From d3e01b4798852bb72e4d108deb0bfc81c95fc179 Mon Sep 17 00:00:00 2001
From: mkuchenbecker <mkuchenbecker@users.noreply.github.com>
Date: Wed, 20 May 2026 09:02:28 -0700
Subject: [PATCH 02/14] feat(optimizer): carry per-table OFD metrics on
 operation-complete
MIME-Version: 1.0
Content-Type: text/plain; charset=UTF-8
Content-Transfer-Encoding: 8bit

- table_operations_history grows four nullable columns:
    orphan_files_deleted BIGINT
    orphan_bytes_deleted BIGINT
    error_message        VARCHAR(1024)
    error_type           VARCHAR(256)
- Row, model, DTO, history-DTO all gain the four fields.
- CompleteOperationRequestDto drops the body-based operationId — id moves
  to the URL path. New endpoint shape is POST /v1/optimizer/operations/{id}/complete.
- OptimizerDataService.completeOperation grows four trailing nullable
  parameters carrying the metrics / error details.
- Scheduler config default + test fixture URLs migrate from the stale
  /v1/table-operations to the correct /v1/optimizer/operations.
- BatchedOFD Spark app's OperationResult payload flattens the nested
  ResultPayload into peer fields so the body matches the flat DTO.

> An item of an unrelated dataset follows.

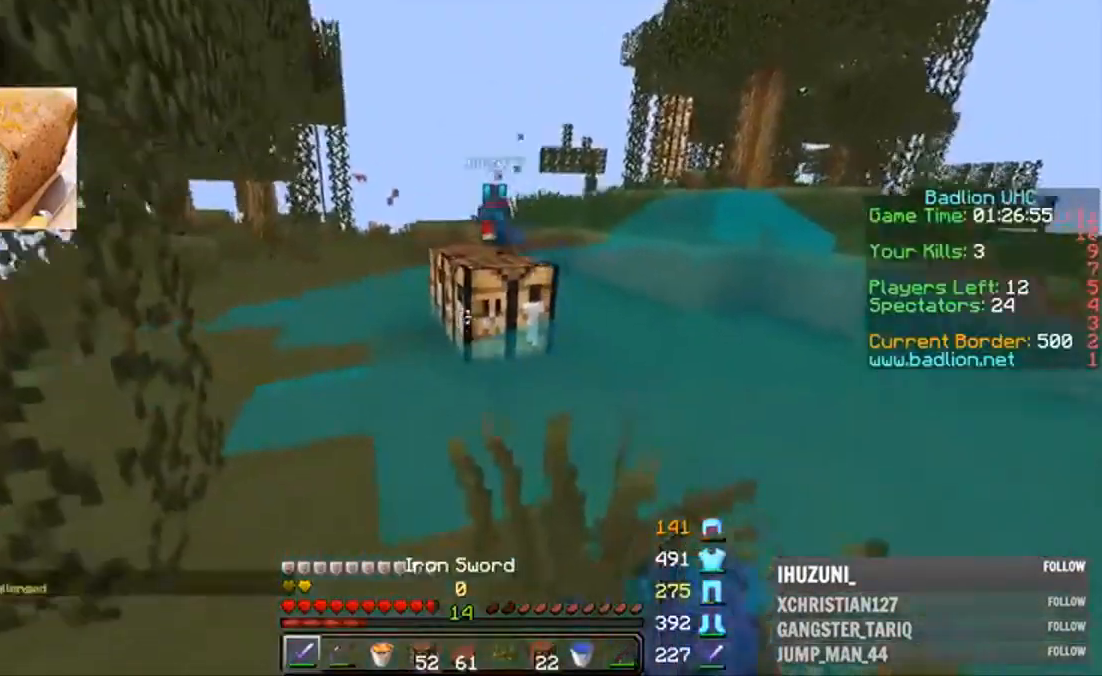
{"keys": ["w"], "mouse": ["right"], "events": [[33, "d", "up"], [100, "a", "down"], [200, "a", "up"], [433, "mouse_right", "down"]]}
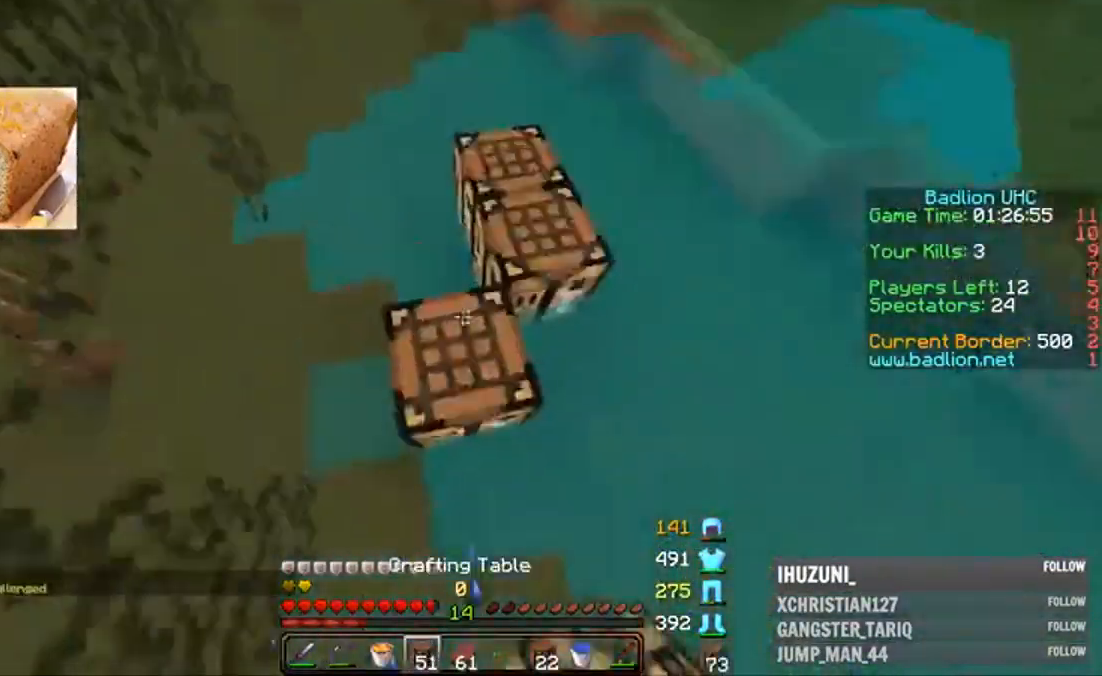
{"keys": ["w"], "mouse": [], "events": [[33, "mouse_right", "up"]]}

Co-Authored-By: Claude Opus 4.7 <noreply@anthropic.com>
---
 .../src/main/resources/application.properties |  2 +-
 .../scheduler/SchedulerRunnerTest.java        |  2 +-
 .../resources/application-test.properties     |  2 +-
 .../BatchedOrphanFilesDeletionSparkApp.java   | 28 ++++++--------
 ...atchedOrphanFilesDeletionSparkAppTest.java |  9 ++++-
 .../controller/TableOperationsController.java | 20 ++++++----
 .../api/spec/CompleteOperationRequestDto.java | 30 +++++++++------
 .../api/spec/TableOperationsHistoryDto.java   | 20 ++++++++++
 .../db/TableOperationsHistoryRow.java         | 16 ++++++++
 .../model/TableOperationsHistory.java         | 20 ++++++++++
 .../service/OptimizerDataService.java         | 16 ++++++--
 .../service/OptimizerDataServiceImpl.java     | 11 +++++-
 .../main/resources/db/optimizer-schema.sql    | 18 +++++----
 .../service/OptimizerDataServiceImplTest.java | 37 ++++++++++++++++++-
 14 files changed, 178 insertions(+), 53 deletions(-)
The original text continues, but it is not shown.